- PROBLEM TO WORK ON: Leave the images out and repeat the data exactly as given.

◆ ◆ ◆ ◆ ◆ ◆ ◆

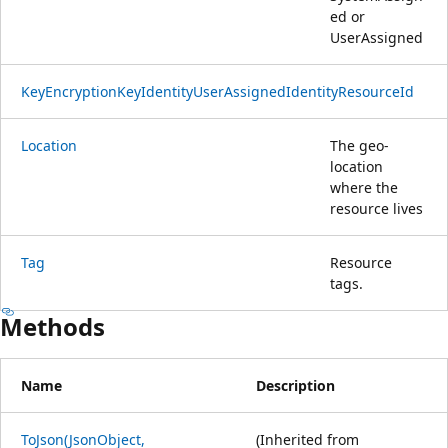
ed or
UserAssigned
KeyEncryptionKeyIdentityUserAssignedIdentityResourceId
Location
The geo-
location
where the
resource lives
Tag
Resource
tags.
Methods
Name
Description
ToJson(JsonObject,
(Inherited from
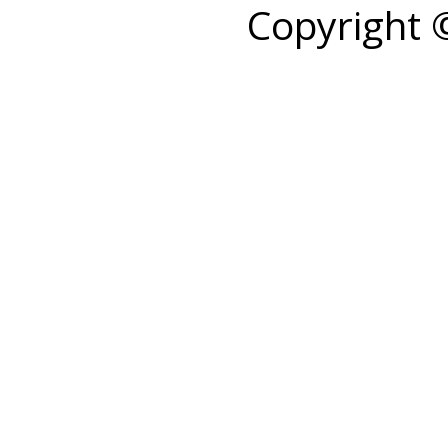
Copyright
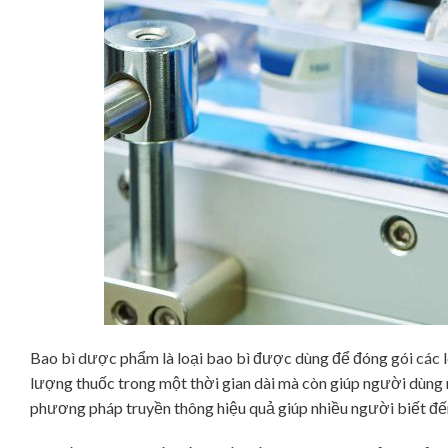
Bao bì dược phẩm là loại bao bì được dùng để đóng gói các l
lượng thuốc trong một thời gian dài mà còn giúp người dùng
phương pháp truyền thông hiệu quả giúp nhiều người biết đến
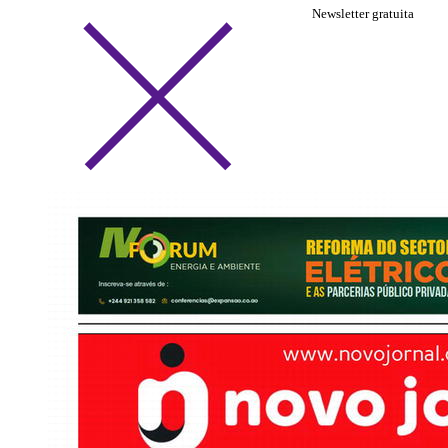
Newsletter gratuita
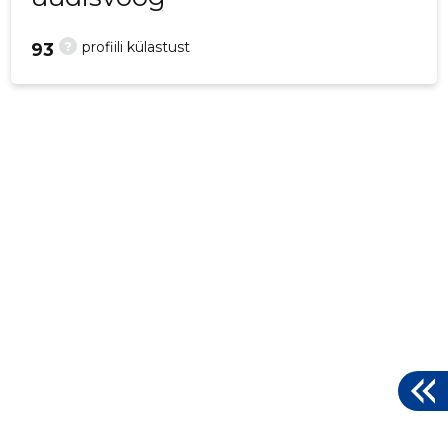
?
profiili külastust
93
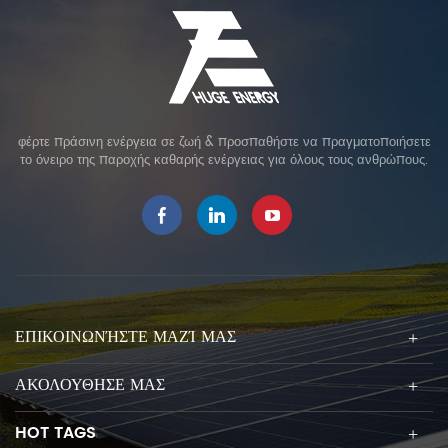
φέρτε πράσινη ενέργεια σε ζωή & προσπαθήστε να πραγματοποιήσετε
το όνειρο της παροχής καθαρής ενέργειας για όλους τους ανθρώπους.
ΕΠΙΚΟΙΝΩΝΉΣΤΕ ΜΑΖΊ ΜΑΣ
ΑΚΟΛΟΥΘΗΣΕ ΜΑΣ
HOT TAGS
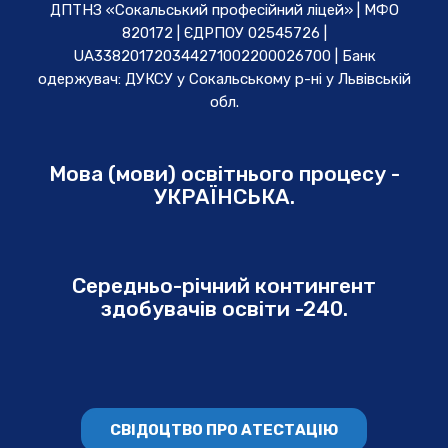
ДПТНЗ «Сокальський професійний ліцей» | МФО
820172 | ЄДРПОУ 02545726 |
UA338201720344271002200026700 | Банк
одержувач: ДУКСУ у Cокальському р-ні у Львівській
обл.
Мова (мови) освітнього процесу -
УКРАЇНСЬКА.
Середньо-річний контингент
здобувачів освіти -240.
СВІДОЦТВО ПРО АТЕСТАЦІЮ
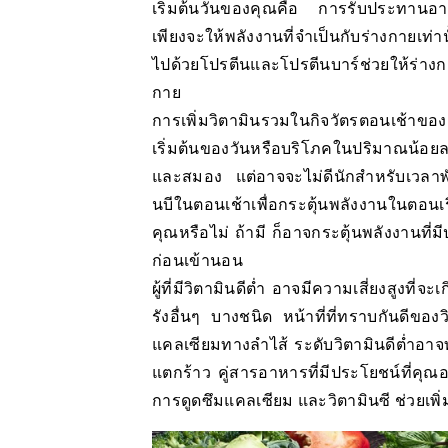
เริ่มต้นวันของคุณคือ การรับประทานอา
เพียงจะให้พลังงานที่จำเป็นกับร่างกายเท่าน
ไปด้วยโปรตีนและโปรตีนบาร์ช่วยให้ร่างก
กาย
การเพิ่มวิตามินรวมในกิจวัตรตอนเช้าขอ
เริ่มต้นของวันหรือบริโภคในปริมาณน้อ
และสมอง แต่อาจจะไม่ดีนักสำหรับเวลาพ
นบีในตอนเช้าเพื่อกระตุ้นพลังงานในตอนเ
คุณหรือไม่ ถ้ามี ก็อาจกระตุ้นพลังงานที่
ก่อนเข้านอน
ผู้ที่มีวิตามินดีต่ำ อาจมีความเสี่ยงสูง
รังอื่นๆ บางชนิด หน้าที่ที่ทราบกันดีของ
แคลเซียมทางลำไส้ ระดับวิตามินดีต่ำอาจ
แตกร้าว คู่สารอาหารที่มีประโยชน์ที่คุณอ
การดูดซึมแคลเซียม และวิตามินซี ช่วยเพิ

◆ ◆ ◆ ◆ ◆ ◆ ◆

- WRITTEN ANSWER:
ed or
UserAssigned
KeyEncryptionKeyIdentityUserAssignedIdentityResourceId
Location
The geo-
location
where the
resource lives
Tag
Resource
tags.
Methods
Name
Description
ToJson(JsonObject,
(Inherited from
Copyright
Bao bì dược phẩm là loại bao bì được dùng để đóng gói các l
lượng thuốc trong một thời gian dài mà còn giúp người dùng
phương pháp truyền thông hiệu quả giúp nhiều người biết đến
Newsletter gratuita
?
profiili külastust
93
φέρτε πράσινη ενέργεια σε ζωή & προσπαθήστε να πραγματοποιήσετε
το όνειρο της παροχής καθαρής ενέργειας για όλους τους ανθρώπους.
ΕΠΙΚΟΙΝΩΝΉΣΤΕ ΜΑΖΊ ΜΑΣ
ΑΚΟΛΟΥΘΗΣΕ ΜΑΣ
HOT TAGS
ДПТНЗ «Сокальський професійний ліцей» | МФО
820172 | ЄДРПОУ 02545726 |
UA338201720344271002200026700 | Банк
одержувач: ДУКСУ у Cокальському р-ні у Львівській
обл.
Мова (мови) освітнього процесу -
УКРАЇНСЬКА.
Середньо-річний контингент
здобувачів освіти -240.
СВІДОЦТВО ПРО АТЕСТАЦІЮ
เริ่มต้นวันของคุณคือ การรับประทานอา
เพียงจะให้พลังงานที่จำเป็นกับร่างกายเท่าน
ไปด้วยโปรตีนและโปรตีนบาร์ช่วยให้ร่างก
กาย
การเพิ่มวิตามินรวมในกิจวัตรตอนเช้าขอ
เริ่มต้นของวันหรือบริโภคในปริมาณน้อ
และสมอง แต่อาจจะไม่ดีนักสำหรับเวลาพ
นบีในตอนเช้าเพื่อกระตุ้นพลังงานในตอนเ
คุณหรือไม่ ถ้ามี ก็อาจกระตุ้นพลังงานที่
ก่อนเข้านอน
ผู้ที่มีวิตามินดีต่ำ อาจมีความเสี่ยงสูง
รังอื่นๆ บางชนิด หน้าที่ที่ทราบกันดีของ
แคลเซียมทางลำไส้ ระดับวิตามินดีต่ำอาจ
แตกร้าว คู่สารอาหารที่มีประโยชน์ที่คุณอ
การดูดซึมแคลเซียม และวิตามินซี ช่วยเพิ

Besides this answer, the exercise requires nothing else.